== Supplied data
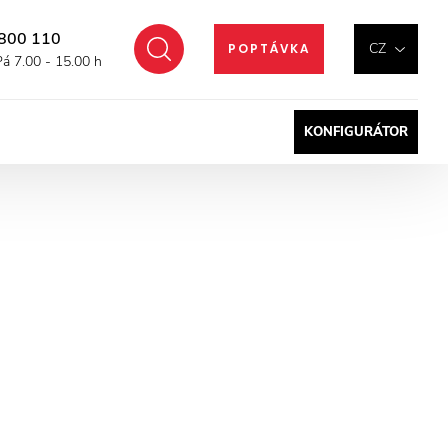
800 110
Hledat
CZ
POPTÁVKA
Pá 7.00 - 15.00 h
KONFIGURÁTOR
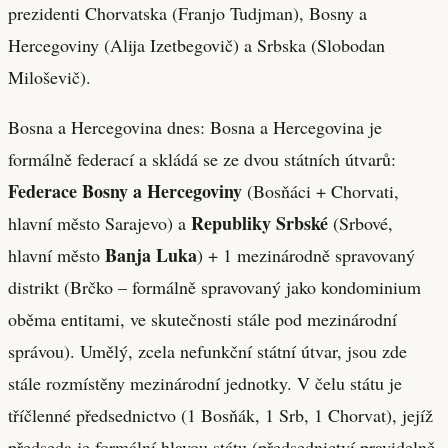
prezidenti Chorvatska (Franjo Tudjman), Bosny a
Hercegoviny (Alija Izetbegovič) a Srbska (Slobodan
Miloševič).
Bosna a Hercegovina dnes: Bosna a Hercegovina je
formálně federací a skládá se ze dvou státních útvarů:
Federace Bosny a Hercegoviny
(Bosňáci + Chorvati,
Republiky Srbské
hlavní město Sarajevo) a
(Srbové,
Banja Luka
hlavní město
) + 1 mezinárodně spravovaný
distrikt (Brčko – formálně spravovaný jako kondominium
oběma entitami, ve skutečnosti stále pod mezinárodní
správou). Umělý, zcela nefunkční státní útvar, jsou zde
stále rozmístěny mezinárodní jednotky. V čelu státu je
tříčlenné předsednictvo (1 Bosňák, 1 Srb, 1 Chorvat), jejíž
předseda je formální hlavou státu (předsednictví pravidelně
====
== Supplied data
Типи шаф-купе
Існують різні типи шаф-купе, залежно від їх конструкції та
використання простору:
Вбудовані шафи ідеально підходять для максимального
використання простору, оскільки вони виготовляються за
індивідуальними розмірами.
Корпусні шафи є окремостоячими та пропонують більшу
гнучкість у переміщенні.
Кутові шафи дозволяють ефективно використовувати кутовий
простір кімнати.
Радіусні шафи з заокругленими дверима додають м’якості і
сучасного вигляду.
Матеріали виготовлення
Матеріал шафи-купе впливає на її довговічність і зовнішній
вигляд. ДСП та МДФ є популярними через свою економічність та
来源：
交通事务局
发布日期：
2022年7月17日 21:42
====
Directions: The required output is every line above from the one with "Bosna a Hercegovina dnes: Bosna" down to the one with "předseda je formální", restated word for word, ends included.

Output below:
Bosna a Hercegovina dnes: Bosna a Hercegovina je
formálně federací a skládá se ze dvou státních útvarů:
Federace Bosny a Hercegoviny
(Bosňáci + Chorvati,
Republiky Srbské
hlavní město Sarajevo) a
(Srbové,
Banja Luka
hlavní město
) + 1 mezinárodně spravovaný
distrikt (Brčko – formálně spravovaný jako kondominium
oběma entitami, ve skutečnosti stále pod mezinárodní
správou). Umělý, zcela nefunkční státní útvar, jsou zde
stále rozmístěny mezinárodní jednotky. V čelu státu je
tříčlenné předsednictvo (1 Bosňák, 1 Srb, 1 Chorvat), jejíž
předseda je formální hlavou státu (předsednictví pravidelně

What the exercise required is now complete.